■ Try it ■
Below are the records; locate each line with the word "only" and copy it.

■ Input data ■

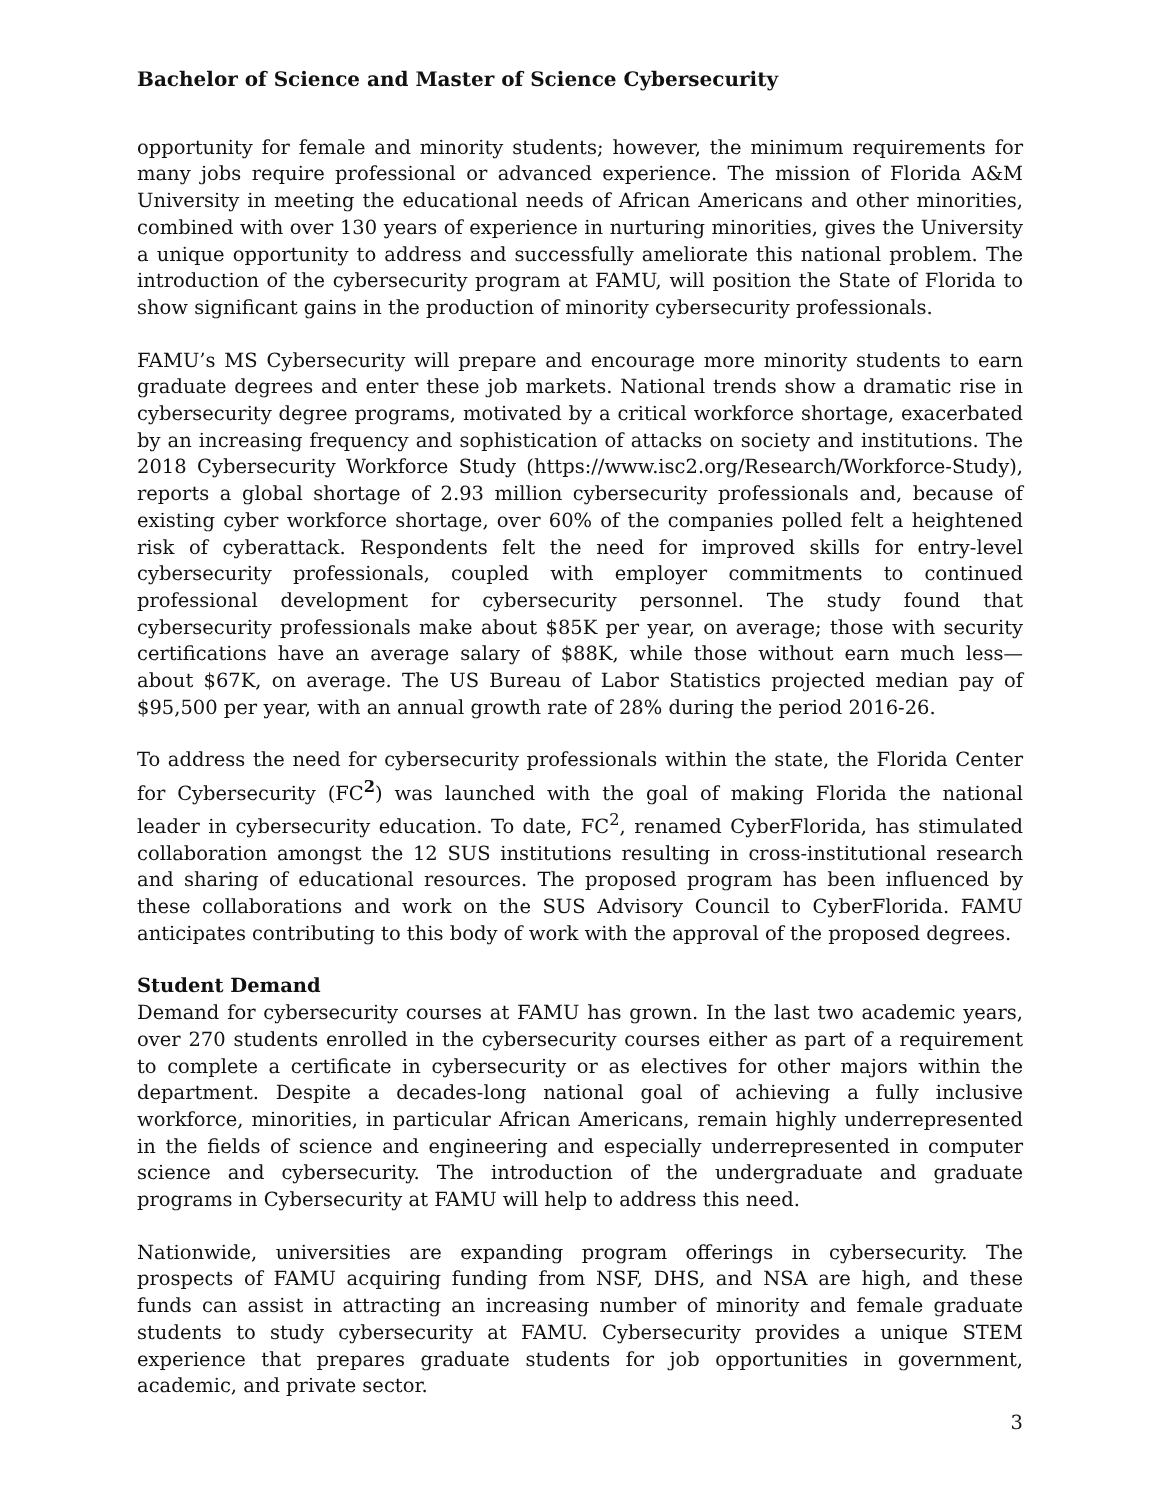Bachelor of Science and Master of Science Cybersecurity
opportunity for female and minority students; however, the minimum requirements for many jobs require professional or advanced experience. The mission of Florida A&M University in meeting the educational needs of African Americans and other minorities, combined with over 130 years of experience in nurturing minorities, gives the University a unique opportunity to address and successfully ameliorate this national problem. The introduction of the cybersecurity program at FAMU, will position the State of Florida to show significant gains in the production of minority cybersecurity professionals.
FAMU’s MS Cybersecurity will prepare and encourage more minority students to earn graduate degrees and enter these job markets. National trends show a dramatic rise in cybersecurity degree programs, motivated by a critical workforce shortage, exacerbated by an increasing frequency and sophistication of attacks on society and institutions. The 2018 Cybersecurity Workforce Study (https://www.isc2.org/Research/Workforce-Study), reports a global shortage of 2.93 million cybersecurity professionals and, because of existing cyber workforce shortage, over 60% of the companies polled felt a heightened risk of cyberattack. Respondents felt the need for improved skills for entry-level cybersecurity professionals, coupled with employer commitments to continued professional development for cybersecurity personnel. The study found that cybersecurity professionals make about $85K per year, on average; those with security certifications have an average salary of $88K, while those without earn much less—about $67K, on average. The US Bureau of Labor Statistics projected median pay of $95,500 per year, with an annual growth rate of 28% during the period 2016-26.
To address the need for cybersecurity professionals within the state, the Florida Center for Cybersecurity (FC<sup>2</sup>) was launched with the goal of making Florida the national leader in cybersecurity education. To date, FC<sup>2</sup>, renamed CyberFlorida, has stimulated collaboration amongst the 12 SUS institutions resulting in cross-institutional research and sharing of educational resources. The proposed program has been influenced by these collaborations and work on the SUS Advisory Council to CyberFlorida. FAMU anticipates contributing to this body of work with the approval of the proposed degrees.
Student Demand
Demand for cybersecurity courses at FAMU has grown. In the last two academic years, over 270 students enrolled in the cybersecurity courses either as part of a requirement to complete a certificate in cybersecurity or as electives for other majors within the department. Despite a decades-long national goal of achieving a fully inclusive workforce, minorities, in particular African Americans, remain highly underrepresented in the fields of science and engineering and especially underrepresented in computer science and cybersecurity. The introduction of the undergraduate and graduate programs in Cybersecurity at FAMU will help to address this need.
Nationwide, universities are expanding program offerings in cybersecurity. The prospects of FAMU acquiring funding from NSF, DHS, and NSA are high, and these funds can assist in attracting an increasing number of minority and female graduate students to study cybersecurity at FAMU. Cybersecurity provides a unique STEM experience that prepares graduate students for job opportunities in government, academic, and private sector.
3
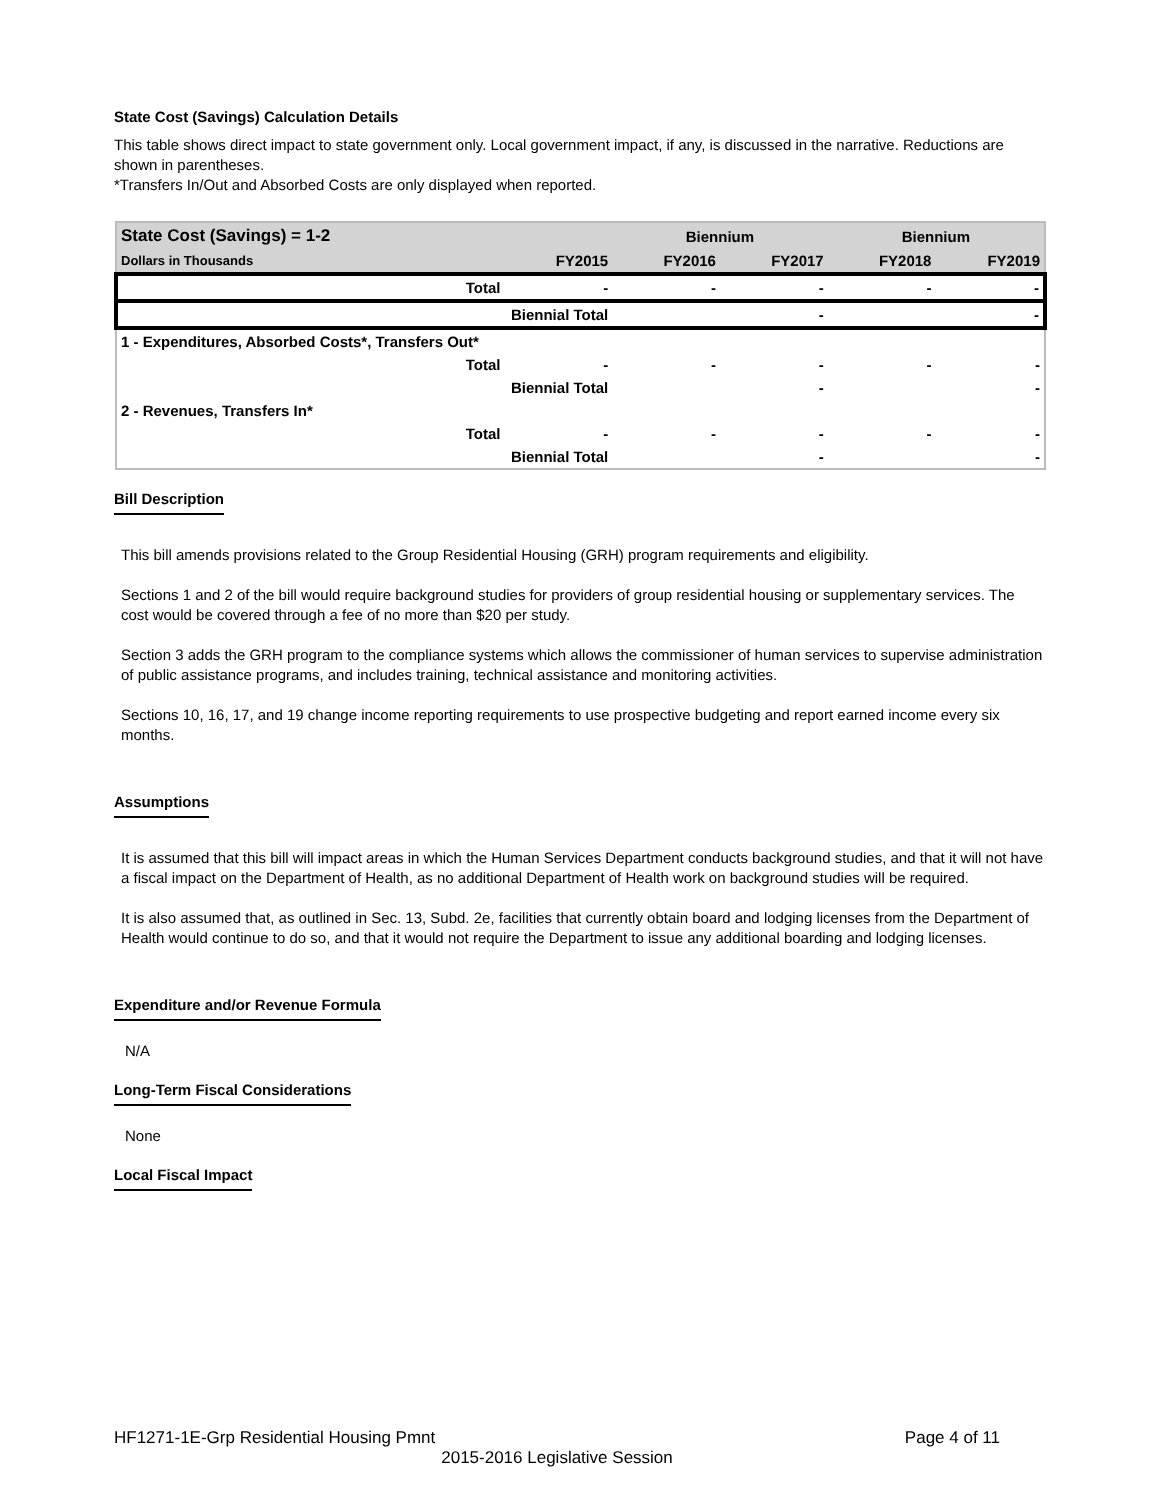State Cost (Savings) Calculation Details
This table shows direct impact to state government only. Local government impact, if any, is discussed in the narrative. Reductions are shown in parentheses.
*Transfers In/Out and Absorbed Costs are only displayed when reported.
| State Cost (Savings) = 1-2 | | Biennium | | Biennium | |
| Dollars in Thousands | FY2015 | FY2016 | FY2017 | FY2018 | FY2019 |
| Total | - | - | - | - | - |
| Biennial Total | | | - | | - |
| 1 - Expenditures, Absorbed Costs*, Transfers Out* | | | | | |
| Total | - | - | - | - | - |
| Biennial Total | | | - | | - |
| 2 - Revenues, Transfers In* | | | | | |
| Total | - | - | - | - | - |
| Biennial Total | | | - | | - |
Bill Description
This bill amends provisions related to the Group Residential Housing (GRH) program requirements and eligibility.
Sections 1 and 2 of the bill would require background studies for providers of group residential housing or supplementary services. The cost would be covered through a fee of no more than $20 per study.
Section 3 adds the GRH program to the compliance systems which allows the commissioner of human services to supervise administration of public assistance programs, and includes training, technical assistance and monitoring activities.
Sections 10, 16, 17, and 19 change income reporting requirements to use prospective budgeting and report earned income every six months.
Assumptions
It is assumed that this bill will impact areas in which the Human Services Department conducts background studies, and that it will not have a fiscal impact on the Department of Health, as no additional Department of Health work on background studies will be required.
It is also assumed that, as outlined in Sec. 13, Subd. 2e, facilities that currently obtain board and lodging licenses from the Department of Health would continue to do so, and that it would not require the Department to issue any additional boarding and lodging licenses.
Expenditure and/or Revenue Formula
N/A
Long-Term Fiscal Considerations
None
Local Fiscal Impact
HF1271-1E-Grp Residential Housing Pmnt Page 4 of 11
2015-2016 Legislative Session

■ Solution to the exercise ■
This table shows direct impact to state government only. Local government impact, if any, is discussed in the narrative. Reductions are shown in parentheses.
*Transfers In/Out and Absorbed Costs are only displayed when reported.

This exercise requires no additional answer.